Last updated: Wed 18 Jan 2017, 2:31 PM

After years of not heeding to the FOIA (Freedom of Information Act) requesters, the CIA has finally put out the largest collection of declassified records online. On CIA's website, approximately 930,000 documents, amounting to 12 million pages are available, dating back to the beginning of the Cold War.
With this release, the documents will not be bound by geographical boundaries and accessible globally.
 

The CIA tweeted further that the "Moving the CREST documents online highlights our commitment to increasing the accessibility of declassified records to the public. CREST collection covers myriad topics, such as early CIA #history, #ColdWar, #Vietnam, #BerlinTunnel project, #KoreanWar & the #U2"
Our repeated attempts to access the file failed as the CIA website seemed temporarily unavailable. 

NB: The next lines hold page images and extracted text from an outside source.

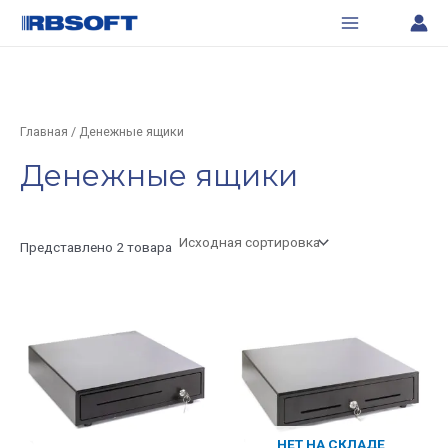
Перейти
Main
к
Menu
содержимому
Главная
/ Денежные ящики
Денежные ящики
Представлено 2 товара
НЕТ НА СКЛАДЕ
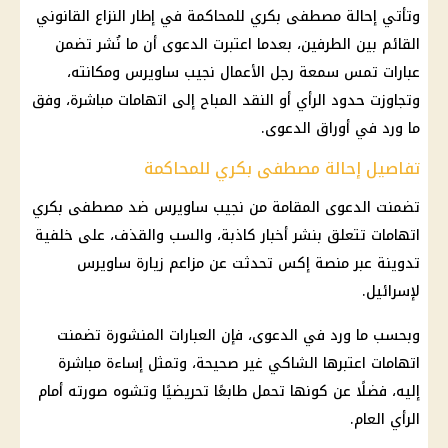
وتأتي إحالة
مصطفى بكري
للمحاكمة في إطار النزاع القانوني
القائم بين الطرفين، بعدما اعتبرت الدعوى أن ما نُشر تضمن
عبارات تمس سمعة رجل الأعمال
نجيب ساويرس
ومكانته،
وتجاوزت حدود الرأي أو النقد المباح إلى اتهامات مباشرة، وفق
ما ورد في أوراق الدعوى.
تفاصيل إحالة مصطفى بكري للمحاكمة
تضمنت الدعوى المقامة من
نجيب ساويرس
ضد
مصطفى بكري
اتهامات تتعلق بنشر
أخبار كاذبة
، والسب والقذف، على خلفية
تدوينة عبر
منصة إكس
تحدثت عن مزاعم زيارة
ساويرس
لإسرائيل.
وبحسب ما ورد في الدعوى، فإن العبارات المنشورة تضمنت
اتهامات اعتبرها الشاكي غير صحيحة، وتمثل إساءة مباشرة
إليه، فضلًا عن كونها تحمل طابعًا تحريضيًا وتشوه صورته أمام
الرأي العام.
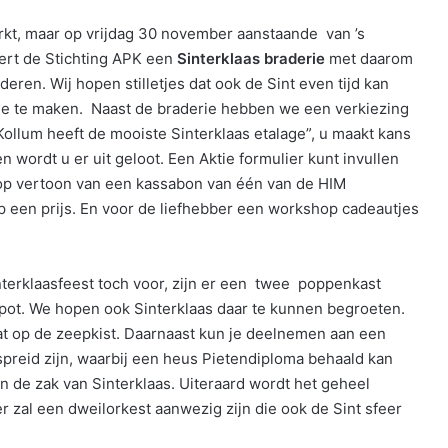
rkt, maar op vrijdag 30 november aanstaande van ’s
eert de Stichting APK een
Sinterklaas braderie
met daarom
deren. Wij hopen stilletjes dat ook de Sint even tijd kan
mee te maken. Naast de braderie hebben we een verkiezing
llum heeft de mooiste Sinterklaas etalage”, u maakt kans
n wordt u er uit geloot. Een Aktie formulier kunt invullen
 op vertoon van een kassabon van één van de HIM
op een prijs. En voor de liefhebber een workshop cadeautjes
interklaasfeest toch voor, zijn er een twee poppenkast
elpot. We hopen ook Sinterklaas daar te kunnen begroeten.
dat op de zeepkist. Daarnaast kun je deelnemen aan een
rspreid zijn, waarbij een heus Pietendiploma behaald kan
n de zak van Sinterklaas. Uiteraard wordt het geheel
 zal een dweilorkest aanwezig zijn die ook de Sint sfeer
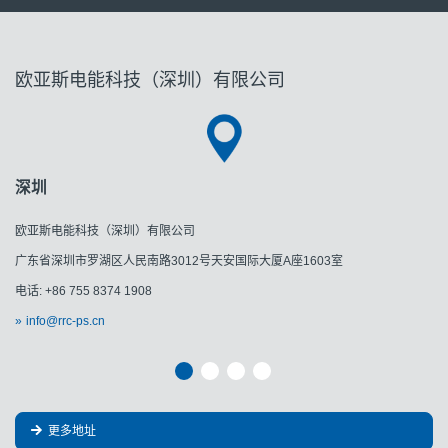
欧亚斯电能科技（深圳）有限公司
深圳
欧亚斯电能科技（深圳）有限公司
广东省深圳市罗湖区人民南路3012号天安国际大厦A座1603室
电话: +86 755 8374 1908
info@rrc-ps.cn
更多地址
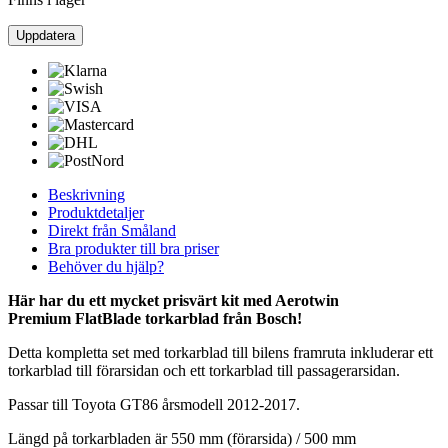
Beskrivning
Produktdetaljer
Direkt från Småland
Bra produkter till bra priser
Behöver du hjälp?
Här har du ett mycket prisvärt kit med Aerotwin
Premium
FlatBlade torkarblad från Bosch!
Detta kompletta set med torkarblad till bilens framruta inkluderar ett
torkarblad till förarsidan och ett torkarblad till passagerarsidan.
Passar till Toyota GT86 årsmodell 2012-2017.
Längd på torkarbladen är 550 mm (förarsida) / 500 mm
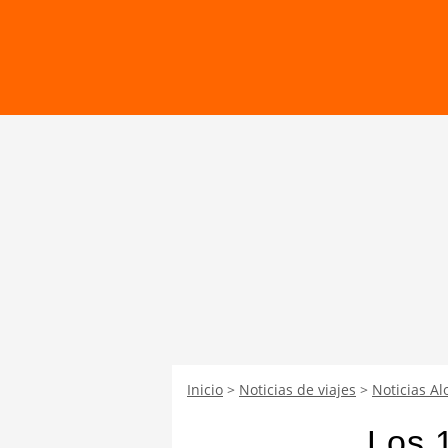
Inicio
Noticias de viajes
Noticias Al
Los 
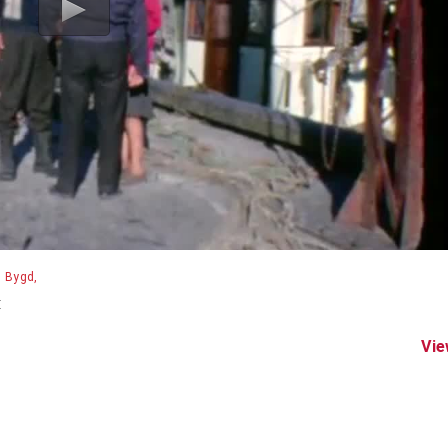
Bygd
:
Vie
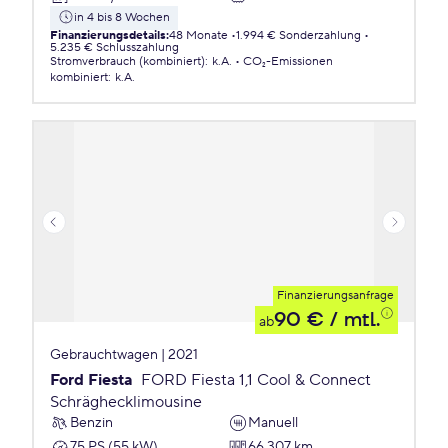
in 4 bis 8 Wochen
Finanzierungsdetails
:
48 Monate
1.994 € Sonderzahlung
5.235 € Schlusszahlung
Stromverbrauch (kombiniert)
:
k.A.
CO₂-Emissionen
kombiniert
:
k.A.
Finanzierungsanfrage
90 €
/ mtl.
ab
Gebrauchtwagen | 2021
Ford Fiesta
FORD Fiesta 1,1 Cool & Connect
Schräghecklimousine
Benzin
Manuell
75 PS (55 kW)
66.307 km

Prior to this release, the documents were available to the public on four computers at the National Archives in Maryland during the limited business hours. The CIA maintained the CIA Records Search Tool (CREST) at the National Archives, and it contained every historic record that was declassified, released after an executive order by Bill Clinton.
 "We've been working on this for a very long time and this is one of the things I wanted to make sure got done before I left," the CIA's longtime director of information management, Joseph Lambert was quoted in an interview with BuzzFeed. Lambert will be retiring in a few months after 32 years of service.
Why did the CIA make the records online?
Muckrock, a nonprofit that helps people file Freedom of Information Act Requests, sued the CIA in June 2014, claiming that the CREST database, which was made public in 1995 by executive presidential order by the-then President Bill Clinton, was "technically public, but in practice largely inaccessible."
Following MuckRock's lawsuit, the CIA's previous estimate that claimed it would take almost 28 years to process and upload files was slashed to six years.